Mother’s time-honoured advice was the use of cranberry juice. But its efficiency has been ‘pooh-poohed’ by doctors. However, Harvard researchers showed Mother was right. Their studies revealed that a substance in the juice prevented E. coli from adhering to the wall of the urinary bladder. So E. coli were washed out during urination.
But Welk and Hicklings also report that cranberry juice is not always effective in stopping repeat UTIs. They discovered that when different cranberry supplements were used, such as juice or tablets, they showed inconsistent strengths, and women often stopped treatment due to the large amount of fluid they had to consume. In addition, cranberry juice contains unwanted calories.
Now we know another natural remedy escaped mother’s attention. Dr. Michael Weisspapir, medical director of Eastgate Biotech Corp, reports that for over 20 years UTI E Drops has been used successfully in Europe to treat E. coli urinary infections.

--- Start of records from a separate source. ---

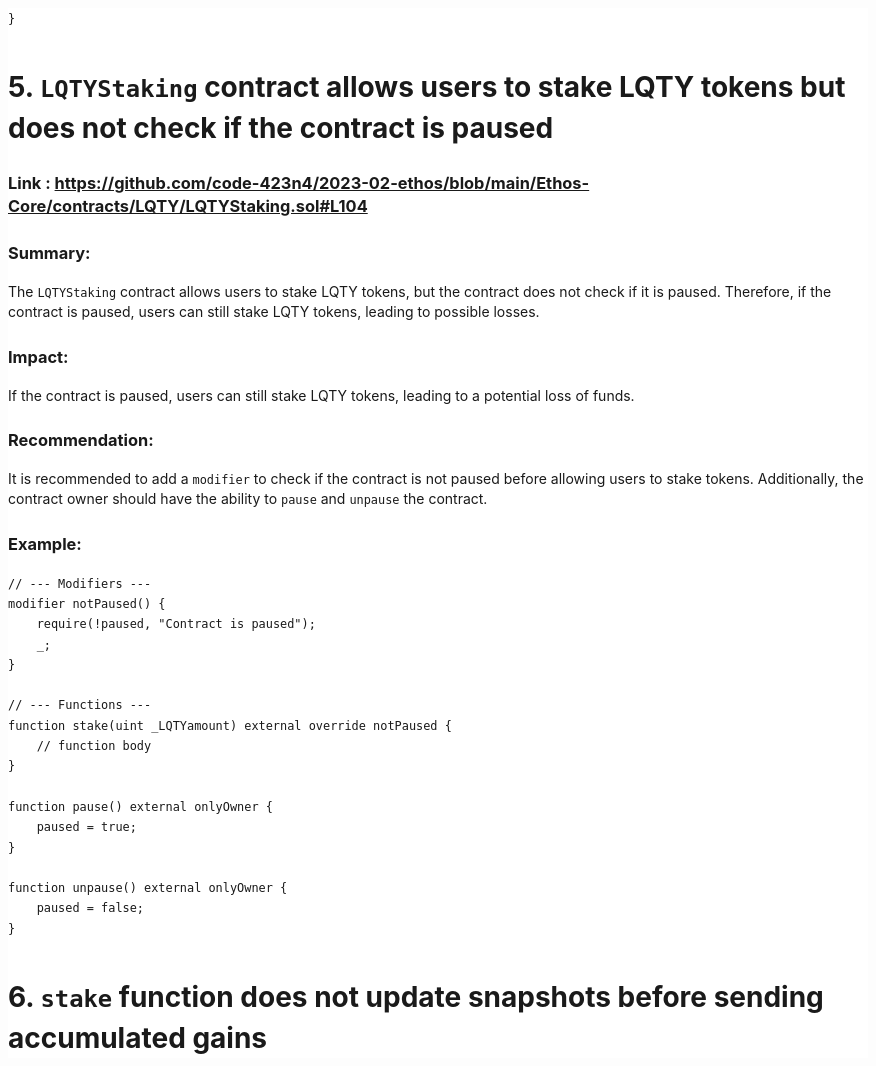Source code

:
 ```
}
```

# 5. `LQTYStaking` contract allows users to stake LQTY tokens but does not check if the contract is paused

### Link : https://github.com/code-423n4/2023-02-ethos/blob/main/Ethos-Core/contracts/LQTY/LQTYStaking.sol#L104

### Summary: 

The `LQTYStaking` contract allows users to stake LQTY tokens, but the contract does not check if it is paused. Therefore, if the contract is paused, users can still stake LQTY tokens, leading to possible losses.

### Impact: 

If the contract is paused, users can still stake LQTY tokens, leading to a potential loss of funds.

### Recommendation: 

It is recommended to add a `modifier` to check if the contract is not paused before allowing users to stake tokens. Additionally, the contract owner should have the ability to `pause` and `unpause` the contract.

### Example:

```
// --- Modifiers ---
modifier notPaused() {
    require(!paused, "Contract is paused");
    _;
}

// --- Functions ---
function stake(uint _LQTYamount) external override notPaused {
    // function body
}

function pause() external onlyOwner {
    paused = true;
}

function unpause() external onlyOwner {
    paused = false;
}
```

# 6. `stake` function does not update snapshots before sending accumulated gains
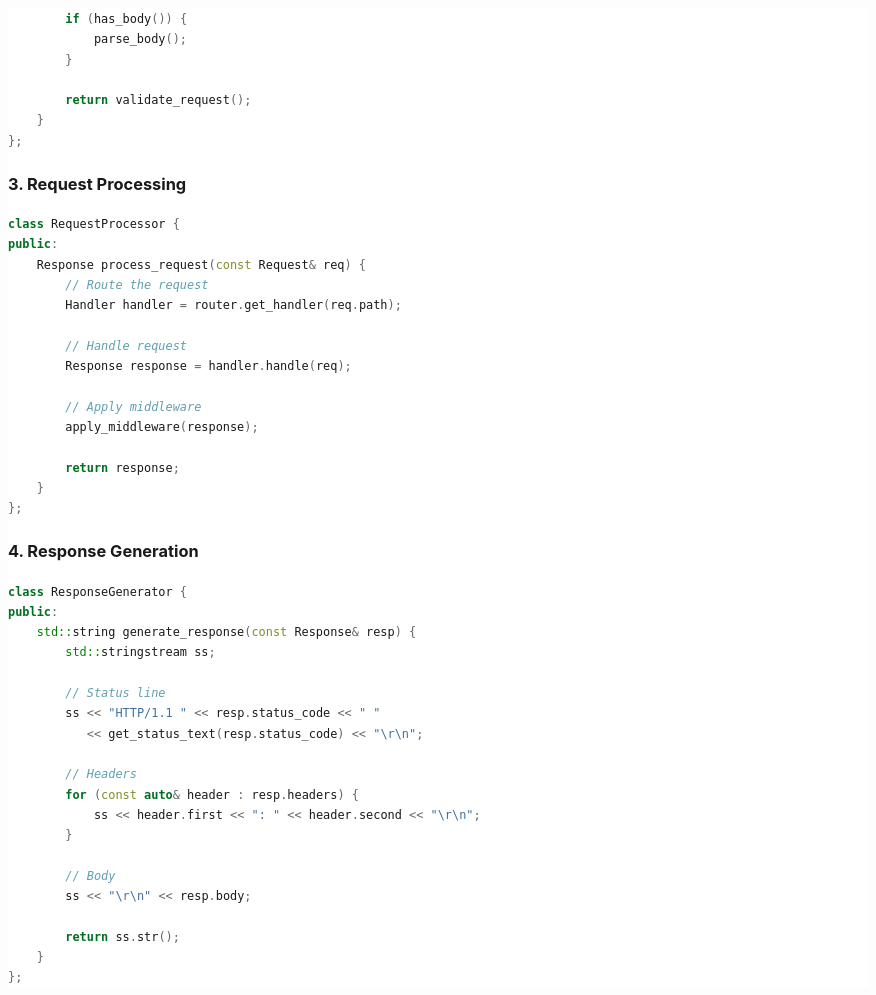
 ```cpp
        if (has_body()) {
            parse_body();
        }
        
        return validate_request();
    }
};
```

### 3. Request Processing
```cpp
class RequestProcessor {
public:
    Response process_request(const Request& req) {
        // Route the request
        Handler handler = router.get_handler(req.path);
        
        // Handle request
        Response response = handler.handle(req);
        
        // Apply middleware
        apply_middleware(response);
        
        return response;
    }
};
```

### 4. Response Generation
```cpp
class ResponseGenerator {
public:
    std::string generate_response(const Response& resp) {
        std::stringstream ss;
        
        // Status line
        ss << "HTTP/1.1 " << resp.status_code << " " 
           << get_status_text(resp.status_code) << "\r\n";
        
        // Headers
        for (const auto& header : resp.headers) {
            ss << header.first << ": " << header.second << "\r\n";
        }
        
        // Body
        ss << "\r\n" << resp.body;
        
        return ss.str();
    }
};
```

Weisspapir adds that UTI E. Drops is more effective than cranberry juice. In addition to its anti-sticking ability, it has antibacterial and antiseptic properties and also forms a protective layer on the wall of the urinary tract to prevent further bacterial growth.
Modern technology also plays a role here. For instance, many remedies have low bioavailability. This means they do not absorb well, so a higher dose is required. But a higher dose increases the risk of side-effects.
UTI E Drops is produced by a process called ‘Nano Technology’. This creates a final extract that is 200 to 1,000 times smaller than a human blood cell which makes UTI E Drops highly absorbable. So both males and females receive a low, but effective, dose. At the moment UTI E Drops is not available in the U.S., but has been approved by Health Canada and is available in Health Food Stores.
The recommended dose of UTI E Drops is 40 drops diluted in a quarter of a glass of water, mixed well and drunk three times a day. It does not contain dairy products, wheat, gluten, corn, sugar or artificial colouring or flavouring. It should not be used if you are pregnant or have serious kidney disease.
If UTI strikes, it’s prudent to treat it quickly, particularly if it’s associated with fever and flank pain involving the kidneys. If previous urine cultures have diagnosed E. coli bacteria, doctors often give patients an antibiotic prescription so there’s no delay in treatment. And the sooner UTI E Drops is started, the sooner symptoms subside.
UTI E Drops will help to put an end to people saying, “We know where you’re going!” by decreasing the number of embarrassing and painful attacks of recurring UTIs.
Every year 100,000 patients die in North America from prescription drugs. So it’s reasonable that a safe, natural herbal remedy, tested by time, should be tried before drugs are prescribed. Particularly when antibiotics are often associated with side-effects such as irritating yeast infections or allergic reactions. And I’m sure mother would say, “Amen” to that advice.